Justice Ginsburg brought real world experience and humanity to her opinions. In Safford Unified School District v. Redding, she understood a young girl’s humiliation over being strip searched and, as a victim of discrimination herself, in Ledbetter v. Goodyear Tire & Rubber Company, the Justice recognized Lily Ledbetter’s dilemma in suing her employer.

Both as a lawyer before the Court and as a Justice on the Court, she was an incrementalist, but one who started a revolution. She didn’t try to rewrite history in one fell swoop; she recognized the importance of building blocks. She believed that “real change, enduring change, happens one step at a time.”

Image by Mary Woodin.

Image by Mary Woodin.

Hard work and attention to detail were hallmarks of her commitment to the law. I recall one time when we were teaching together and she invited my family to her hotel for an afternoon of fun. That meant that her husband Marty played ping pong and went swimming with my family while she sat under a big umbrella, sporting an almost bigger hat, writing a law review article. But at the end of the day, she quickly pivoted to a lively dinner. She was serious, though she was also playful, as reflected in her embrace of the Notorious RBG phenomenon. Through her acceptance of becoming a meme, she made the Court accessible to the public.

Early this year, I had the privilege of interviewing Justice Ginsburg at a centennial celebration of the Nineteenth Amendment. She related that her mother marched for suffrage, and Justice Ginsburg saw the amendment as “the first step toward equal-citizenship stature for women.” When I asked her to contribute to the ABA’s Nineteenth Amendment Centennial Cookbook, she candidly admitted to one of the few things where she did not excel—cooking. Marty was the chef; so she graciously offered up two of his recipes. (You can download the cookbook.)

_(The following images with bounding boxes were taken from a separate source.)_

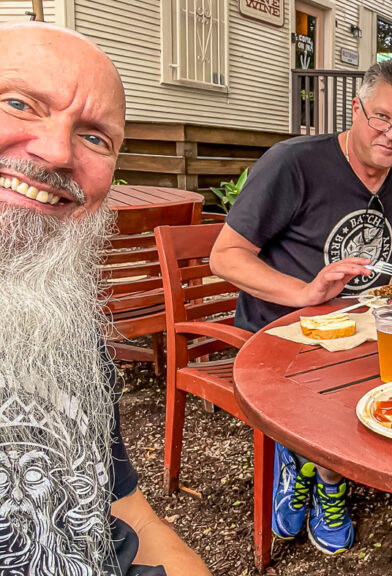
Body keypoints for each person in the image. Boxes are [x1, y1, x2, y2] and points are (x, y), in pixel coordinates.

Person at [209, 60, 392, 555]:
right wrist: (306, 293)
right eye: (380, 117)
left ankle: (313, 466)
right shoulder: (293, 162)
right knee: (346, 392)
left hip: (363, 327)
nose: (391, 133)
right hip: (282, 334)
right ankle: (321, 474)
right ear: (355, 108)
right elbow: (225, 257)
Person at [0, 21, 210, 575]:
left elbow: (123, 512)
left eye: (95, 137)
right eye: (19, 103)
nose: (55, 152)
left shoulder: (57, 324)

As a young Girl Scout recently told me, “I wish we could dissent from someone’s death.” Indeed, I dissent. Justice Ginsburg forever changed the landscape of gender equality. She had a stunning intellect, warm heart, and playful spirit—and a moral compass that was all in for justice and equality. She left us an incredible legacy, and it now falls to the next generation to keep that spirit alive.

Hon. M. Margaret McKeown

The author is a circuit judge on the Ninth Circuit Court of Appeals.